Valentina Tereshkova was a 26-year-old textile worker. She was picked by Soviet Premier Nikita Khruschev, who was a master of space propaganda. It was the height of the Cold War, and space travel was a powerful symbol of national power. Every space flight was held up as an indicator of a superior way of life.
Only a few astronauts and cosmonauts had left Earth by then — all of them men. Sending a woman into orbit was designed to show that the Soviet space program was more advanced than the American one.
Khruschev himself selected Tereshkova to fly solo aboard the Vostok 6 capsule. Another cosmonaut was already in orbit, aboard Vostok 5. The two craft briefly passed within three miles of each other. That was trumpeted as a major accomplishment as well.
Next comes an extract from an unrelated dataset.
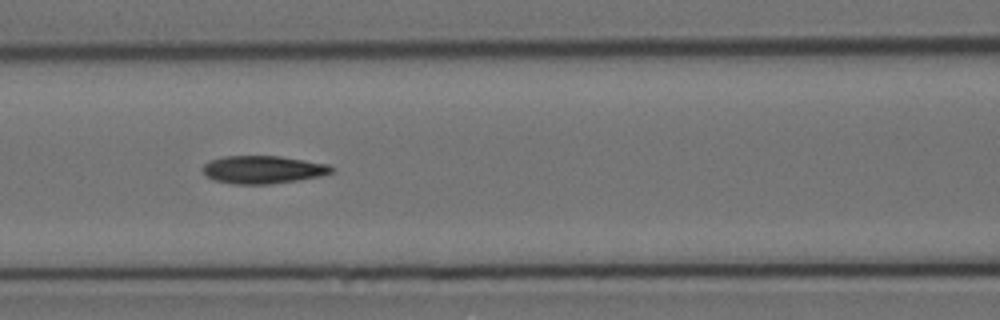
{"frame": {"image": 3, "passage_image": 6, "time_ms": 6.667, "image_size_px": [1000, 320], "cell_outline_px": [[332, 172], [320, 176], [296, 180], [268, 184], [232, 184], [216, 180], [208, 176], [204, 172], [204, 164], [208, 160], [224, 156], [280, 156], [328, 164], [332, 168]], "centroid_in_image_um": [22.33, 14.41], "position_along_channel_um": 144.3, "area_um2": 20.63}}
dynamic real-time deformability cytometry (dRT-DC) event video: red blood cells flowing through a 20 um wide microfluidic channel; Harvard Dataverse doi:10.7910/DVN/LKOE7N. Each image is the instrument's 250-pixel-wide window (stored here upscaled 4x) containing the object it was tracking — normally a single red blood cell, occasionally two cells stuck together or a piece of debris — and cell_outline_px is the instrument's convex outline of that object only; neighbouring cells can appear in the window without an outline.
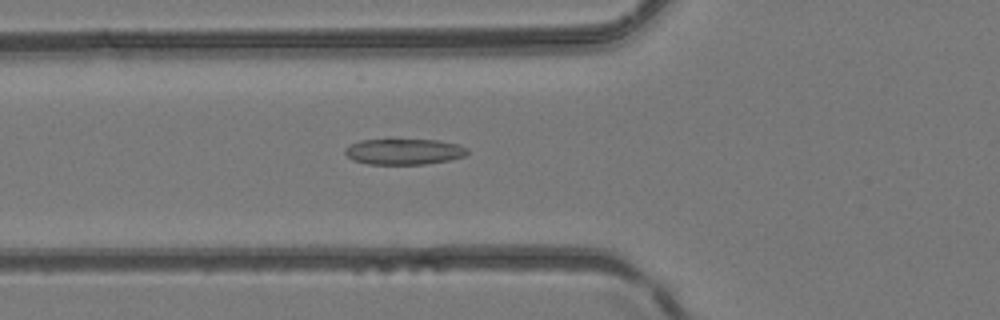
{"species": "common noctule bat (a hibernating species)", "species_latin": "Nyctalus noctula", "temperature_condition": "room temperature", "stored_images_in_passage": 46, "camera_frame_rate_fps": 3000, "um_per_image_px": 0.085, "animal": {"sex": "female", "body_mass_g": 24.6, "forearm_length_mm": 56.2}, "frame": {"image": 1, "passage_image": 17, "time_ms": 5.333, "image_size_px": [1000, 320], "cell_outline_px": [[468, 152], [464, 156], [448, 160], [424, 164], [368, 164], [352, 160], [344, 152], [344, 148], [360, 140], [388, 136], [436, 140], [460, 144], [468, 148]], "centroid_in_image_um": [34.3, 12.83], "position_along_channel_um": 91.5, "area_um2": 19.42}}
Tereshkova spent three days in space, during which she talked to Khruschev by radio. After returning to Earth, she was awarded the Order of Lenin and became a goodwill ambassador.
Tereshkova later was elected to the Russian parliament. But she never flew in space again. Neither did any other woman for almost 20 years. Today, more than 70 women have entered orbit. And female astronauts are training for trips to the Moon — extending the path laid by Valentina Tereshkova.